Tarea 1 →
Responda según el fragmento del documento:
(a) ¿Contra quiénes arremetió Pérez Molina?
(b) ¿A quién convocó para que mostrara su apoyo?
(c) ¿Qué contenían sus palabras para muchos?
Tarea 2 → Traduzca al inglés esta oración del fragmento del documento: "Asimismo, convocó a la “Guatemala profunda” para que mostrara su apoyo."

Fragmento del documento →
—————
Pérez Molina también
arremetió contra la fiscal general Aldana, la CICIG y los “importadores” del
sector privado que se habían beneficiado por colaborar con La Línea. Asimismo,
convocó a la “Guatemala profunda” para que mostrara su apoyo. Era de suponer
que él estaba convocando a una supuesta “mayoría silenciosa” de la zona rural
para que actuara en contra de las protestas de la zona urbana de la capital;
sin embargo, para muchos, estas palabras contenían una amenaza implícita de
violencia de un exgeneral que era conocido por haber sido electo presidente en
2008 al prometer “mano dura” como la solución a los problemas del país.
—————
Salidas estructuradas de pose
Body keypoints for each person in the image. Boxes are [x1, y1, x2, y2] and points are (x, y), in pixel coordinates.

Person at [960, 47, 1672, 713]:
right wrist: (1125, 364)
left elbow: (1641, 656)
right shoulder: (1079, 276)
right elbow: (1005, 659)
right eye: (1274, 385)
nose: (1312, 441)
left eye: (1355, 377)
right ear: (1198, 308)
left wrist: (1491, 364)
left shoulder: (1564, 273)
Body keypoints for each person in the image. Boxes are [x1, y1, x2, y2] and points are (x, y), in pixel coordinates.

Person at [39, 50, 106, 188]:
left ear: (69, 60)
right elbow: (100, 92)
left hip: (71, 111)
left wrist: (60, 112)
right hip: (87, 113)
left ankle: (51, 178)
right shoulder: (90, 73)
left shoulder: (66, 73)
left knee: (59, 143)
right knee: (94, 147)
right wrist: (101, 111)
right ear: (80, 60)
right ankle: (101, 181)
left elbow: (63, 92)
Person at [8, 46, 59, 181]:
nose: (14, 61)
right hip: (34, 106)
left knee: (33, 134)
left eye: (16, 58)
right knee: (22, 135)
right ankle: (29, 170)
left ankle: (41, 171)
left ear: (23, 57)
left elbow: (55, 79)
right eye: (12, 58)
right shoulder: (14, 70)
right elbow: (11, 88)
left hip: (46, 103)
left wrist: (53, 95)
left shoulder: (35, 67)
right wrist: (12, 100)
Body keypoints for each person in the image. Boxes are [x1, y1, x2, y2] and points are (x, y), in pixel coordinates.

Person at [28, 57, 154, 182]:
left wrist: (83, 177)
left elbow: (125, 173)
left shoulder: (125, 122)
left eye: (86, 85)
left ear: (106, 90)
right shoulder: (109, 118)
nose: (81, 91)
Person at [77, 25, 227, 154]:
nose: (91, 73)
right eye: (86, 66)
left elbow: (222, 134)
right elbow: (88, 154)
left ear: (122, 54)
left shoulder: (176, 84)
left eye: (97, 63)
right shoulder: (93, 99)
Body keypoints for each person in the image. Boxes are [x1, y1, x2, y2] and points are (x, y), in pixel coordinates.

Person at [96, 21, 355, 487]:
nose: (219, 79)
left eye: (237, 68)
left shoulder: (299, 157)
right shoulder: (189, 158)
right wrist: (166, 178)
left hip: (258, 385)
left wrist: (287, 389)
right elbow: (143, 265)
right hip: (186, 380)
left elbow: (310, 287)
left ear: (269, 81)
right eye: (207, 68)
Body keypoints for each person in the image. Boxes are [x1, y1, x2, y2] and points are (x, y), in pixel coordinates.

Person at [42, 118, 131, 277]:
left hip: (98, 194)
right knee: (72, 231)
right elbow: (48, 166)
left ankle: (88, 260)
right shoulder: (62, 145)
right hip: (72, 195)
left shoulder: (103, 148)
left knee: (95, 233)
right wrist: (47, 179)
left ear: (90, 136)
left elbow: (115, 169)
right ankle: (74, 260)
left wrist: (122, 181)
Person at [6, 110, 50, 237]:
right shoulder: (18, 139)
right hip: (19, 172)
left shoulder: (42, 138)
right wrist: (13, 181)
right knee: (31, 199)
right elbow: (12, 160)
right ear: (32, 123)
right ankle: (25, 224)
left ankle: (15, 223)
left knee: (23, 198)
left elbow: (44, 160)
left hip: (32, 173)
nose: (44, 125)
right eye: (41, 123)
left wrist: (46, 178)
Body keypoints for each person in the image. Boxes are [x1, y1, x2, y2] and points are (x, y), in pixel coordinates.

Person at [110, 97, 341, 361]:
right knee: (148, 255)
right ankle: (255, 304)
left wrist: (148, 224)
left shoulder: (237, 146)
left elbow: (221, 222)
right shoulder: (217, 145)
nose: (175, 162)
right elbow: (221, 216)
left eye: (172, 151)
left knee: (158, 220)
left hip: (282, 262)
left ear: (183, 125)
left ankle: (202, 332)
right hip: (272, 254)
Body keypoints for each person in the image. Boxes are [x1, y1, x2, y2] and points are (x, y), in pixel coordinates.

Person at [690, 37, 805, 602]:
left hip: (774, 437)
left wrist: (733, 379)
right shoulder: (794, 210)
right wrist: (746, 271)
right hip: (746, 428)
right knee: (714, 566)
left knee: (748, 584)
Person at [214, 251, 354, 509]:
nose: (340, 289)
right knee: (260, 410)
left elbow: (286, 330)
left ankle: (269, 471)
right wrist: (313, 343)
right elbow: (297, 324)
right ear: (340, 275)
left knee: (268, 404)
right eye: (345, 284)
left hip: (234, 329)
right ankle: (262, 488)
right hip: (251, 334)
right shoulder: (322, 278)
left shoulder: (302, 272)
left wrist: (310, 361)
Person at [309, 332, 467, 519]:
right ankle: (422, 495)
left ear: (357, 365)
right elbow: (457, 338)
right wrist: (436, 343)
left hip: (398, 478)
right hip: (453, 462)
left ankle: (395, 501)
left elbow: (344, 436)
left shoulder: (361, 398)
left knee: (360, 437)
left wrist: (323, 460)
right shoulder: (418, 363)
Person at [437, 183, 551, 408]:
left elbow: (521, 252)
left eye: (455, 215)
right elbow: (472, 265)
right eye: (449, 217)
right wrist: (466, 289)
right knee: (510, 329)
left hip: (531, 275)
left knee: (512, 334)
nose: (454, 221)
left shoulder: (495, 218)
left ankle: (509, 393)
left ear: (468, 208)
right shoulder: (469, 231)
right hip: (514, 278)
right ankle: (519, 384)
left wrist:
—————
Respuesta 1 →
(a) Contra la fiscal general Aldana, la CICIG y los "importadores" del sector privado que se habían beneficiado por colaborar con La Línea.
(b) A la "Guatemala profunda".
(c) Una amenaza implícita de violencia.

Respuesta 2 → Likewise, he called on the “deep Guatemala” to show its support.